Loup ne répondit pas. Il avait tendance à croire qu’à force d’ignorer la fille, elle finirait par disparaître, comme si n’existait que ce qu’il voyait ― ce sur quoi il se trompait lourdement. Il garda donc les yeux obstinément fixés sur son amie, et glissa ses mains sous son petit corps chaud et frémissant. Il la porta à son cou, là où il sentait encore la morsure de la lame et où le sang s’écoulait sans bruit, traçait un sillon lent tout le long de la poitrine, tachait un peu plus la chemise trop grande. La tête satinée de Crapouille vint brouiller tout cela.

― C’est qu’un chat. Y en a partout si t’en veux un autre, ajouta l’inconnue d’une voix glaciale.

C’était sa manière de s’excuser. Elle était redevenue une petite vieille sauvage et le fixait d’un air revêche. Loup la foudroya du regard, et cela miroita comme les rayons de soleil qui se reflètent dans l’eau d’un lac. La jeune fille aurait pu s’attendrir. Si Loup n’avait pas semblé être à peine plus âgé qu’elle, et si elle ne l’avait pas senti capable de faire voler en éclat son armure, elle l’aurait peut-être laissé remuer son cœur. Mais, à présent qu’il n’avait que de bonnes raisons de la détester, elle préférait ne pas être en reste et lui rendre la haine qu’elle imaginait éveiller en lui. Peut-être, s’il avait seulement été quelqu’un d’autre, un enfant ou un vieillard, par exemple, cela aurait suffi à lui redonner sa sensibilité. Mais elle avait horreur de se sentir coupable, et il aurait fallu s’excuser. Elle décida de le trouver ridicule et le gela de son indifférence.
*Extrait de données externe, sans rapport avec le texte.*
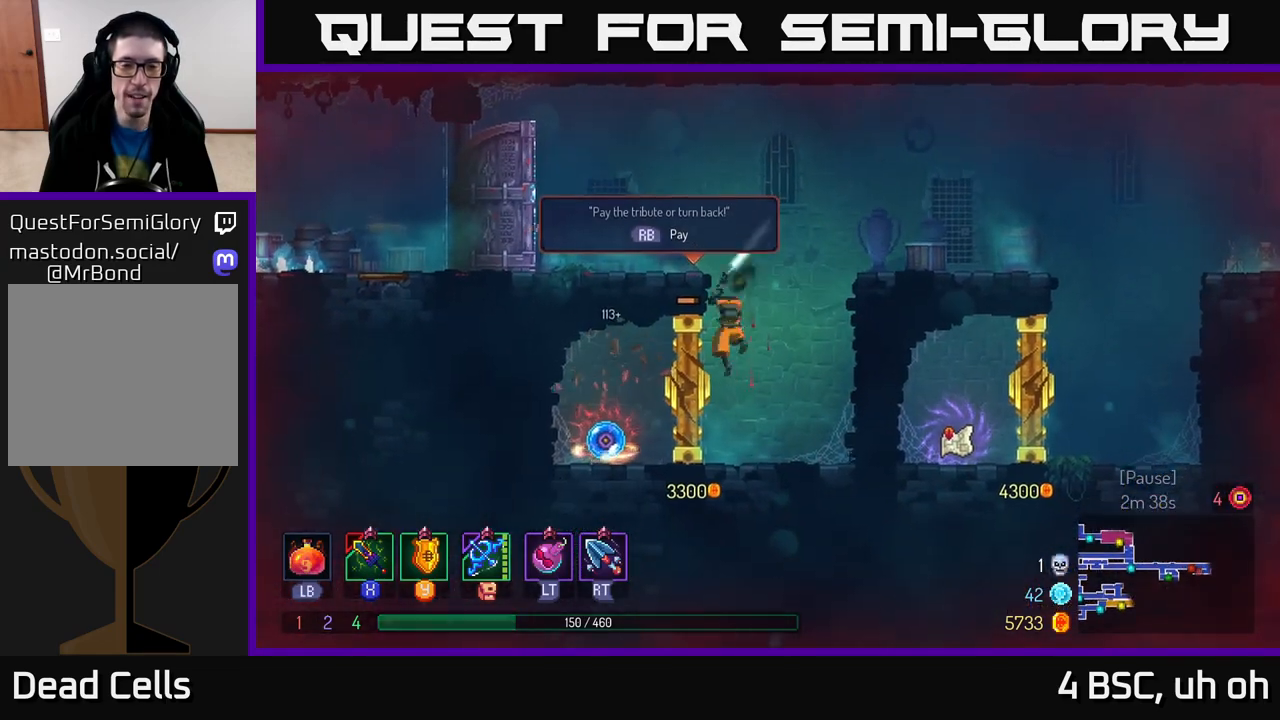
{"buttons": [], "left_stick": "center", "right_stick": "center", "events": [[67, "X", "up"], [150, "X", "down"], [267, "X", "up"], [350, "X", "down"], [450, "X", "up"]]}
― Pourquoi t’as fait ça ? gronda Loup.

― Ton chat m’a mordue.

― Pourquoi tu m’as attaqué ?

― Tout à l’heure, t’étais à la taverne.

― Et alors ?

― T’avais une peau de loup, une belle, pas de sang, rien, juste une ou deux canines qui manquaient. T’as posé des questions sur nous. T’as laissé croire que tu voulais être chasseur, mais en fait, tu t’es dégonflé.

Chaque mot qu’elle prononçait la faisait vieillir. À la fin, elle ne releva qu’une extrémité de ses lèvres que le mépris rendit si fines que Loup les voyait à peine. Elle reprit :

― Tu penses peut-être que t’as été discret ? On se connait tous, à la taverne. Le gars à qui tu parlais, c’était un ami de ma famille.
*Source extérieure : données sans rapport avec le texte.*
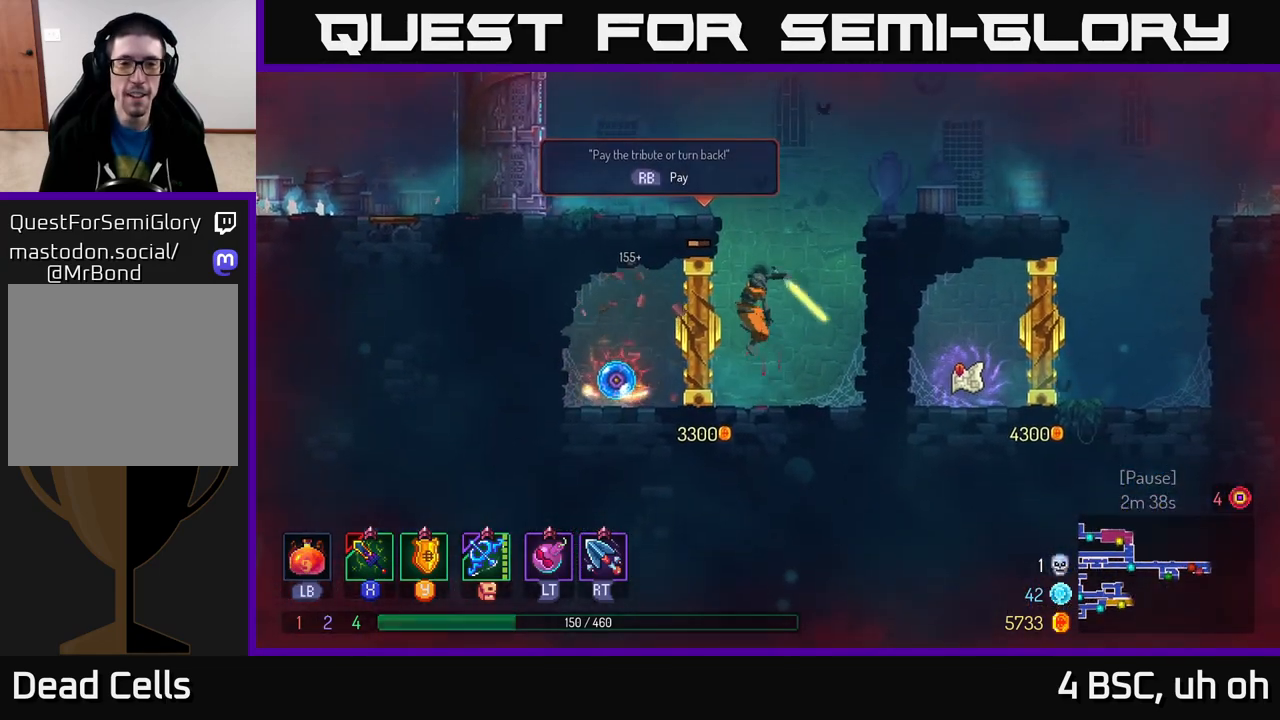
{"buttons": ["X"], "left_stick": "center", "right_stick": "center", "events": [[33, "X", "down"], [150, "X", "up"], [217, "X", "down"], [350, "X", "up"], [450, "X", "down"]]}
― T’as mené ton enquête ? Très bien. Et c’est pour ça que t’essaies de me tuer ?

― Crétin. Les chasseurs portent pas de lunettes. Il faut une bonne vue, pour chasser. Mais en fait, c’est clair que t’en as pas besoin.

Elle crachait ses mots avec une violence qu’elle-même n’aurait su expliquer, et qu’elle justifia par le soupçon qu’elle avait de la culpabilité du jeune homme. Il se passa un temps durant lequel elle le toisa, évitant soigneusement de le regarder dans les yeux. Elle trouva de quoi nourrir son mépris dans la vue de ses pieds nus, du tremblement de sa main sur le corps du chat, de ces vêtements empruntés qui lui allaient mal.

― T’as pris la défense de la sorcière. Dis-moi ce qu’elle a fait des gens qui étaient partis la tuer le mois dernier.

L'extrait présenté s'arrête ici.